Friday, August 19, 2011

Umbrellas and Trash Bags

Starting tomorrow, I will have been in Japan for one month. It rained all day yesterday, a detail which involved a comic series of errors on my part as I tried to navigate my own bike to the train station while holding an umbrella. This is harder than it sounds, mostly because the umbrella catches the wind (and it’s windy, since it’s raining) and pulls the bike back and forth, a bike which is controlled by only one hand, since the other hand is holding the umbrella. In addition, I had a heavy backpack with laptop in the basket on the front of my bike, which threw off my weight equilibrium even more. So all and all, I almost took out a woman who walked out of a store and did not look where she was going (Hello, Lady, raining outside. Increased stopping distance for bicycles. Pay attention) and almost crashed into several telephones poles. But I got there! Albeit rather soaked from my ten minutes of pride at the beginning of my bicycle journey which didn’t allow me to use my umbrella. Because I’m from Portland and we make fun of tourists who use umbrellas. But the warm rain coating my clothes and an impending meeting with the principle of one of my schools turned this badass Portlander into a rain-pansy in about fifteen minutes flat. My shame is great.

In other news, I have Internet at my house now. Kind of. I need to call Softbank (my cell phone provider) and ask a series of question, including but not limited to, if I use the wifi router you gave me for free, will you start charging me. Because that’s the rumor floating around the ALT set. That Softbank screws you. And it’s a rumor that I would be inclined to believe, because at this point my cell phone plans sounds too good to be true, and I need to check the details. Also, I was supposed to pay the bill on the 16th through direct deduction from my bank account, but I checked today and nothing has been deduced, so…check on that too. So much checking must happen here.

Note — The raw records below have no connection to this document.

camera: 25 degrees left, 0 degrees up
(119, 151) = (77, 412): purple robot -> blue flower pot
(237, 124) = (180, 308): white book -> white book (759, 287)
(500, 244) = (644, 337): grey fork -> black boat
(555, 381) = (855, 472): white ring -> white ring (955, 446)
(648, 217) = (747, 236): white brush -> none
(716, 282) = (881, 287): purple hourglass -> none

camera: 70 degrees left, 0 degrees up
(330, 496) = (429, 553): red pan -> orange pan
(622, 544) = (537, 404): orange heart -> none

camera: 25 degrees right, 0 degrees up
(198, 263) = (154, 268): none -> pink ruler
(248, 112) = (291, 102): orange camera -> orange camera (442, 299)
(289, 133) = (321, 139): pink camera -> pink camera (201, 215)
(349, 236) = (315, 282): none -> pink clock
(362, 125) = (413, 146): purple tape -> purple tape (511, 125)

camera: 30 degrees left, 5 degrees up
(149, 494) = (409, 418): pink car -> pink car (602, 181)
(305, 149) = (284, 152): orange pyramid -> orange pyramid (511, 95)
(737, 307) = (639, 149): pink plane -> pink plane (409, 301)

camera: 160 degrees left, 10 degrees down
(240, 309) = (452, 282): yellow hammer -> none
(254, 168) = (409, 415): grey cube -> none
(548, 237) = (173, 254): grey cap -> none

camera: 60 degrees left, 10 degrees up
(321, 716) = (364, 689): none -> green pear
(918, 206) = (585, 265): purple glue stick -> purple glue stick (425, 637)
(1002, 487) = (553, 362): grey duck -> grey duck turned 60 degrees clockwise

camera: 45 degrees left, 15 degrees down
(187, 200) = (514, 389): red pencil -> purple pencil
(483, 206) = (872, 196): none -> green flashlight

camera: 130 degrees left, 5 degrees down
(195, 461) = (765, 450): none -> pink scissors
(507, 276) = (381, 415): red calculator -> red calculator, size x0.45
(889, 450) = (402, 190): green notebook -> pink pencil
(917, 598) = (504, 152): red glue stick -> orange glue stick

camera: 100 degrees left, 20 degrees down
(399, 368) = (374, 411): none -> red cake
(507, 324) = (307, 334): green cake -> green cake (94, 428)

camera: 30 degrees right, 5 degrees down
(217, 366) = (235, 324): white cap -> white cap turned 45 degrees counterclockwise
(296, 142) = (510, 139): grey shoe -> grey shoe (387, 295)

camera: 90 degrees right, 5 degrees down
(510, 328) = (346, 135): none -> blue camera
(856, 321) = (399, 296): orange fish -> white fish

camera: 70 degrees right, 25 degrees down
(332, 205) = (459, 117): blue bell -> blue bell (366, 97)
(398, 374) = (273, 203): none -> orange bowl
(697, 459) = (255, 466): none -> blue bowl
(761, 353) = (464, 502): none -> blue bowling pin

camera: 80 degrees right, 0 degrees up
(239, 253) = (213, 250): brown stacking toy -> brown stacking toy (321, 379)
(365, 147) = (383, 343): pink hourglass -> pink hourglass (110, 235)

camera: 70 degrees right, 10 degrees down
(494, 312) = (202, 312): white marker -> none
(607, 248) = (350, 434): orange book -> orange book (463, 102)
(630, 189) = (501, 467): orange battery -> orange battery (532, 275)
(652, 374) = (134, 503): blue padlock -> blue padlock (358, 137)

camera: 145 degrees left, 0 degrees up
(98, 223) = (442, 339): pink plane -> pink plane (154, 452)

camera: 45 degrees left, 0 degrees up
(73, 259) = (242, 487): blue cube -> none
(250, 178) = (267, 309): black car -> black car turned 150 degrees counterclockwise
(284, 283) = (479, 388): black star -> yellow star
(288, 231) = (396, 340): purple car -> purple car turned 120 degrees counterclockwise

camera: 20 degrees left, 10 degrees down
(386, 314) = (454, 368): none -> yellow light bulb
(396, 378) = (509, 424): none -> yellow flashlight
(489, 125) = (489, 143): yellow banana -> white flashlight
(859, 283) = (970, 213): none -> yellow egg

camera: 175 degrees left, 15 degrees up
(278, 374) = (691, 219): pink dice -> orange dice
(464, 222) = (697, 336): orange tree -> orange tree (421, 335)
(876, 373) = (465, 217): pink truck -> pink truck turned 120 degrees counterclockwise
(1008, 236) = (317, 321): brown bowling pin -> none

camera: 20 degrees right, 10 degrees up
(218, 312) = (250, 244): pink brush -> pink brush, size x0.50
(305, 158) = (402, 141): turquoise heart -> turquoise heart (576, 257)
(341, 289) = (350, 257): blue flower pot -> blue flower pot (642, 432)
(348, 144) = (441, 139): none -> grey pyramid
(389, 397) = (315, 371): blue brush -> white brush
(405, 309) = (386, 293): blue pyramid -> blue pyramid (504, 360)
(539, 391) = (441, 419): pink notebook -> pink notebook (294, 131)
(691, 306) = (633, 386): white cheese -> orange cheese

I have now visited all four of my schools, and I am very excited about all of them. The English teachers are all very nice, although I can’t for the life of me remember any of their names. I am at my base school all next week, which includes a welcome ceremony for yours truly, and I got invited to my first enkai today by the Akita High teachers. So next Monday, first work party, for the win. I have been working on my self-introduction lessons, but I can only write about myself for so long before I lose all perspective on what is actually important. I made a Powerpoint, which will help me stay on track. But I don’t do my first lesson until September 5, so I still have much time to work that out. I need to figure out where I can print pictures here. I’ve been told the conbini do basically everything for you, so I’ll check into that.

And I need to find red garbage bags. The trash system here is ridiculous, so “burnable trash,” which was explained to us as “trash you can burn,” goes in the red bags, whereas everything else, which you apparently can’t burn, goes in the green ones. And I have some green bags left from Anna, but no red, and really red is more important, because in this last month I have learned that life goes through way more burnable trash than non. The things I am discovering.

Wednesday, August 3, 2011

Akita: Week Two, Or, How I Learned to Love American Keyboards

So two days ago I moved into the apartment, WOOT, which will be mine for as long as I am here. Considering that I am basically paying nothing for this place, and it’s really large, especially for one person (I have an extra bedroom that has stuff [read, like four extra futons] in the closet and that is it), it’s great. It’s close to school, the Daiso, a couple grocery stores, not too far from the station…etc.
It’s been interesting living in a city where tourists rarely come. In the grocery store the other night for instance. Just me. And a bunch of food I couldn’t identify. It took me forever to find tofu, and I never did find the bread. I went back last night to find the bread. To go with my $10 little jar of peanut butter, which I bought at the foreign food store. I also bought pasta, just so I wouldn’t starve while figuring out what every-package-that-looks-identical-to-me-but-has-different-kanji-on-it-that-I-can’t-read-so-it-must-be-different is. I’m sure I’ll figure it out. Or eat out a lot. Mostly likely the latter.

Also, no Internet at home till August 15. The English-speaking guy said that was basically the earliest I could get an appointment, since they conveniently don’t do evening visits, which means it had to be on a weekend, a holiday, or a day I take off work. Which ended up being okay, because I get absolutely a bunch of days of with this job, including five that must be taken before September. So 25 in total for the year. So I was taking the 15th off anyway, and now I get Internet then. Double score.

A couple days ago, I filled in a form (a formality, really) to request my special summer leave. This required the writing of many, many, tiny, tiny kanji. Anna had made me a sample. Tomoko-sensei told me she would do it if I didn’t want to try. But I put on my big girl pants and concentrated a lot on the many tiny lines that made no sense to me. “Oh, you tried!” Tomoko-sensei said when she looked at it. And then she took the form to the vice principle. And they laughed about it. And I’m thinking it was one of those, oh, look at the cute foreign girl trying so hard, kind of things. Hopefully.

Also also, my computer that I use at school wasn’t hooked up to the printer, so a guy came to fix it, and he printed out a page that said “OK!” and put it on my desk. Hilarious.